- Text section:
#####

Oregon’s Gov. Kate Brown’s office announced on Saturday (10-30-21) that, after a year of negotiations and the deadline at hand for the timber industry and environmental groups to either reach a consensus, abandon the process, or move the deadline forward, an agreement has been reached to overhaul the management of 10 million acres of private forestland in Oregon.
The new plan will boost protection for vulnerable fish and wildlife while at the same time shielding the timber industry’s ability to log. In 2020, the sides each planned a series of competing ballot measures that could have turned into a costly political fight. Environmental groups sought strict limits on spraying of aerial pesticides and improved protection for forest waters. Meanwhile, the timber industry sought compensation for private landowners when state regulations limited their ability to log. Brown instead pushed for the two sides to negotiate.
In a statement, Gov. Brown said, “Today’s historic agreement is a perfect example of the Oregon Way — coming together at the table to find common ground, to the mutual benefit of us all.”

#####

(Chart analysis data)

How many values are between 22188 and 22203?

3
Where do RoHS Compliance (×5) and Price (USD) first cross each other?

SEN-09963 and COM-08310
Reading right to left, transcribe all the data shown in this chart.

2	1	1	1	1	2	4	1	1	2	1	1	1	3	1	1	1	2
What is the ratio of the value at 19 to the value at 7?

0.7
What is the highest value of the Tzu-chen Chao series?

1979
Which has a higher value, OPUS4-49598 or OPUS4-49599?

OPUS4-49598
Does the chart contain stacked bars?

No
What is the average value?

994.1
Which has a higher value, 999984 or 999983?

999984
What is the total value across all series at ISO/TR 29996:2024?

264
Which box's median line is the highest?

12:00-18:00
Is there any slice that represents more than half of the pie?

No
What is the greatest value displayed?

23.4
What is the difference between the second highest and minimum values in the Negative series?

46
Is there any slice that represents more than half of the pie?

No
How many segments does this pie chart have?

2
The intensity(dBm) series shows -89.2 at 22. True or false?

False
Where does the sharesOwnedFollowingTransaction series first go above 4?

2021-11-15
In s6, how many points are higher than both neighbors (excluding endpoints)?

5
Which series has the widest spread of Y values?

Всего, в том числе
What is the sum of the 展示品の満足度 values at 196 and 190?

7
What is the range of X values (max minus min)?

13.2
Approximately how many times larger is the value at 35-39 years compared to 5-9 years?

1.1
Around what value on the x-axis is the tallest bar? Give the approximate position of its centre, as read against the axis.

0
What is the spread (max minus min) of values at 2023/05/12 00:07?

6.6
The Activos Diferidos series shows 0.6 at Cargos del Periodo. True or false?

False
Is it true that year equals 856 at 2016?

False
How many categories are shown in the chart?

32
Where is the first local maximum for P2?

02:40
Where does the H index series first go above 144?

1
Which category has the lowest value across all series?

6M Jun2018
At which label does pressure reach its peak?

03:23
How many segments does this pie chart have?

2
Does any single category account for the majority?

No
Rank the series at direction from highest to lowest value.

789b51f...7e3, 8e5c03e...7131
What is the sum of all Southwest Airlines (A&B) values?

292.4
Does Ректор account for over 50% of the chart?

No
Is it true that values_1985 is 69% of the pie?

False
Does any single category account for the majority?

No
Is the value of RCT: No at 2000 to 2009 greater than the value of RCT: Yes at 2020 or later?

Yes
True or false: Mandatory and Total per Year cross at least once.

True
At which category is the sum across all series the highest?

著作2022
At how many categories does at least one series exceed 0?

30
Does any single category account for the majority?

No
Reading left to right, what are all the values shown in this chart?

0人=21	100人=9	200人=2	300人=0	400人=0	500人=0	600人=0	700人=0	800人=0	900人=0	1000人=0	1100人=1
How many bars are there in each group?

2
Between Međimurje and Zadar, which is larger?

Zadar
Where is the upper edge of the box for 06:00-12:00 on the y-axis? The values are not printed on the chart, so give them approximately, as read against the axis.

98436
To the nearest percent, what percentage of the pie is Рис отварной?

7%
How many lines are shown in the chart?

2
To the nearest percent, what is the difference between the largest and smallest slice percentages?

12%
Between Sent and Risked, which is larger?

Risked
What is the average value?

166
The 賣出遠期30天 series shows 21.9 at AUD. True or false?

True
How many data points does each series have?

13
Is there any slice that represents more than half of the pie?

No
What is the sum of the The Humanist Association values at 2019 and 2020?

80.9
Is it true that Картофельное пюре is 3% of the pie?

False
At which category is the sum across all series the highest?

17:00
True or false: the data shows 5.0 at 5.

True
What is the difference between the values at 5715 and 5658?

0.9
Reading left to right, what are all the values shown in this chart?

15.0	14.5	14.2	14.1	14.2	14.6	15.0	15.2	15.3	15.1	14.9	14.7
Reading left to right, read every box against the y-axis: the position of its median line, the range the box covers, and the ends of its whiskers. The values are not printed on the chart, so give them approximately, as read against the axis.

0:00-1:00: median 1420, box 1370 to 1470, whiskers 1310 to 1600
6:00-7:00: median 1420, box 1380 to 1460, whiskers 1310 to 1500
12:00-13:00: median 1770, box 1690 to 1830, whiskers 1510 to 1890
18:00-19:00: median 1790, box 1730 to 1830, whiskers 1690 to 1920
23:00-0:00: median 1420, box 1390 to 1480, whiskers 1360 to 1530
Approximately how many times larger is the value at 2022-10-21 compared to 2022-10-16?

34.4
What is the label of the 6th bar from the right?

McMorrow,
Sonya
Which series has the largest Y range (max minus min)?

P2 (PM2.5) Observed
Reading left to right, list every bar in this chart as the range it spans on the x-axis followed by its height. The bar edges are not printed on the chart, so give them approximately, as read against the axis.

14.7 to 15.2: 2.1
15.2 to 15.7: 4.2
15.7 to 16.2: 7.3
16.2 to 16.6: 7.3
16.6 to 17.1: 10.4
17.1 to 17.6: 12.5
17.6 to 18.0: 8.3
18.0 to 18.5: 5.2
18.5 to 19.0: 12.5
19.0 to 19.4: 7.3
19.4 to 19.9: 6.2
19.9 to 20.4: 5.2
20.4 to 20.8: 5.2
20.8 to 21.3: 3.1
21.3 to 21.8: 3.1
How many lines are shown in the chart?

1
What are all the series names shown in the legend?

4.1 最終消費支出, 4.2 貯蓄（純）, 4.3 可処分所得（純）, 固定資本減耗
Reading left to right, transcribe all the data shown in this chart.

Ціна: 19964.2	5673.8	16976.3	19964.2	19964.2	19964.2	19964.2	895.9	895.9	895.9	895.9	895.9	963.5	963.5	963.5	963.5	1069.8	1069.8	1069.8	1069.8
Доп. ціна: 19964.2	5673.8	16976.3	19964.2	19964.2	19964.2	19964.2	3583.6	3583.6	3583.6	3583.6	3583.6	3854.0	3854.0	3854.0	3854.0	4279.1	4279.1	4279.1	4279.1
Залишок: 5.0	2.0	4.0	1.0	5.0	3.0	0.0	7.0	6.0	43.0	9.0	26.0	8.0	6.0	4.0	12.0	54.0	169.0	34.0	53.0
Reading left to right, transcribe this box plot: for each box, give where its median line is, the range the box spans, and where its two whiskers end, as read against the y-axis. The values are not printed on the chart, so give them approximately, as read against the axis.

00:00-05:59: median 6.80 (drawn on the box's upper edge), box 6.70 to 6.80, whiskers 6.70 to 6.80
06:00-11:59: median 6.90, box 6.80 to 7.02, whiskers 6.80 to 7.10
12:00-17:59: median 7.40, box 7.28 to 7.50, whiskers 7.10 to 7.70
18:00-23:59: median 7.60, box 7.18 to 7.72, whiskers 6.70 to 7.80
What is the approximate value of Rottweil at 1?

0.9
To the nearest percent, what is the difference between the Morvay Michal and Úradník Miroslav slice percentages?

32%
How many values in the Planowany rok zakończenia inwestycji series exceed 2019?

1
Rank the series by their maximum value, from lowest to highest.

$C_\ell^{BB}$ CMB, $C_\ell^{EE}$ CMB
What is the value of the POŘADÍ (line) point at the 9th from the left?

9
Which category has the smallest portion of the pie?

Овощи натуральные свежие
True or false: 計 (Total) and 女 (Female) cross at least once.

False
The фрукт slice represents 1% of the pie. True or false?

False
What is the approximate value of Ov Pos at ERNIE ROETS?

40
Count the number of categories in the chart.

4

#####

- Exercise requirements:
a) In the forestland agreement text, give again the part that opens with the words containing "Oregon’s Gov. Kate" and closes with "forestland in Oregon.", substituting "ten million acres" for "10 million acres".
b) Please answer these questions from the forestland agreement text:
(i) How many acres of private forestland in Oregon does the agreement cover?
(ii) What did the timber industry seek for private landowners?
(iii) What did Gov. Brown call the agreement a perfect example of?

- Task-by-task solutions:
a)
Oregon’s Gov. Kate Brown’s office announced on Saturday (10-30-21) that, after a year of negotiations and the deadline at hand for the timber industry and environmental groups to either reach a consensus, abandon the process, or move the deadline forward, an agreement has been reached to overhaul the management of ten million acres of private forestland in Oregon.

b)
(i) 10 million acres.
(ii) Compensation when state regulations limited their ability to log.
(iii) The Oregon Way.